= Problem to solve =
Whenever a line below includes the word "disconnect", copy that line.

=======

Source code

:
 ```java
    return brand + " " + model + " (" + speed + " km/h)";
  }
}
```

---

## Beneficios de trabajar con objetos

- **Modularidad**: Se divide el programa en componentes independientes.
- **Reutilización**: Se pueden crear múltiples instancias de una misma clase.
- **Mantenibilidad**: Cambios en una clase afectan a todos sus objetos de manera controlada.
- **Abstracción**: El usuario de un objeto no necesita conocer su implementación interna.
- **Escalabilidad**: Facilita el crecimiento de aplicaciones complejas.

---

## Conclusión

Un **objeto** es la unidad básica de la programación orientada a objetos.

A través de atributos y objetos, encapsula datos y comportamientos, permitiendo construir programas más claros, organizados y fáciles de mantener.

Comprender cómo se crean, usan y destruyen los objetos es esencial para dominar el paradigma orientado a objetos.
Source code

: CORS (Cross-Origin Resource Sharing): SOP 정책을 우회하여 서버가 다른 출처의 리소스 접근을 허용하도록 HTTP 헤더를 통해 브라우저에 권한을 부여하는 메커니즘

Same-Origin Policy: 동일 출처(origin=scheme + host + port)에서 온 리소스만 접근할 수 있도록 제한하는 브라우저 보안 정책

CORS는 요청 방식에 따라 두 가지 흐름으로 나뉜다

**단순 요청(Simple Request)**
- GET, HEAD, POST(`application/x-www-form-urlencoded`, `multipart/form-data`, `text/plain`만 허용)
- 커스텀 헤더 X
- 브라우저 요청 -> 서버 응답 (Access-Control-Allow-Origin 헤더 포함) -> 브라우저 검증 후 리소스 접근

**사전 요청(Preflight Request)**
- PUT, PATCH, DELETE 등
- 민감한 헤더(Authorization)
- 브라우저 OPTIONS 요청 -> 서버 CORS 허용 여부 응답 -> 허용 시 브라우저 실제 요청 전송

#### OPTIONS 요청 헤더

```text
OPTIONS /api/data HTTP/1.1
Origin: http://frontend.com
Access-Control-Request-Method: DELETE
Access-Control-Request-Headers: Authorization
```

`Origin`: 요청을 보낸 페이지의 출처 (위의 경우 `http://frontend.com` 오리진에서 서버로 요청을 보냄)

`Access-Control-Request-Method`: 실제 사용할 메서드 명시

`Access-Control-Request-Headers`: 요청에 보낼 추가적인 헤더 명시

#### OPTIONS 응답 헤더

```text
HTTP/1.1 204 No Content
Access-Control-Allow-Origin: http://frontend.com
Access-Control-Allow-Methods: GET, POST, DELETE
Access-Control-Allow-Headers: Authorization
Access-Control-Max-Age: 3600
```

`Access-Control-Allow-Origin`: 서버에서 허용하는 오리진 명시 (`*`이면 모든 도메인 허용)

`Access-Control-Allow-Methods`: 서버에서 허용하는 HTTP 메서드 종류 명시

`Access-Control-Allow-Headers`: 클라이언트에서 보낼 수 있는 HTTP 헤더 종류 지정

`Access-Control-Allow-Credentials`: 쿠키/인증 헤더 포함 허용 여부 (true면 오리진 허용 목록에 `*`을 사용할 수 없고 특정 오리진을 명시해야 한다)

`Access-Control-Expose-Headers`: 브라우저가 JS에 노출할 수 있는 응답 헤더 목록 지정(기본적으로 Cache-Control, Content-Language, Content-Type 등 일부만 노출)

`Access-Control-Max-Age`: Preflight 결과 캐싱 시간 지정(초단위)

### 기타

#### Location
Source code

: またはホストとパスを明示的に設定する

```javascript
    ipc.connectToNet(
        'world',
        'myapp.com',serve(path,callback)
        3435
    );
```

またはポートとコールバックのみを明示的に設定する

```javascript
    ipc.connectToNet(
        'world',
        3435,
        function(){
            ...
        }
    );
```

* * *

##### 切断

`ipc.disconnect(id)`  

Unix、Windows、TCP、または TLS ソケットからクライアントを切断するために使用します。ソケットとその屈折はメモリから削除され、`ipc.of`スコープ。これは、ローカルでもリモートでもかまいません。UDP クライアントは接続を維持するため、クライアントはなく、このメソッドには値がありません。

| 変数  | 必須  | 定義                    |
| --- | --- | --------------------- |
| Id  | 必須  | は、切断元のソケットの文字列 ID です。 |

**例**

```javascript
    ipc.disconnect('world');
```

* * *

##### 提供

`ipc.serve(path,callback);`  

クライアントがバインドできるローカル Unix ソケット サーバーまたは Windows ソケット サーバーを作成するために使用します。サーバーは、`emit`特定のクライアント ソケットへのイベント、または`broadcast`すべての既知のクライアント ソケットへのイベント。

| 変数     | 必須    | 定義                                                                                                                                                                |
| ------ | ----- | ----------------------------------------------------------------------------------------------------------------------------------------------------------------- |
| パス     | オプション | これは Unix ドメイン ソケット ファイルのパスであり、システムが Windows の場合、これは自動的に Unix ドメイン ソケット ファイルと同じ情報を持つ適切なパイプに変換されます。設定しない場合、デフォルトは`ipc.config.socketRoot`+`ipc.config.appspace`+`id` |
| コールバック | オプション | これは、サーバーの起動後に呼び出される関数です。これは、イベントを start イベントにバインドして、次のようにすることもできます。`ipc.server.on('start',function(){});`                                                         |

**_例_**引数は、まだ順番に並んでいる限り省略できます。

=======

= Solution for this task =
`ipc.disconnect(id)`  
    ipc.disconnect('world');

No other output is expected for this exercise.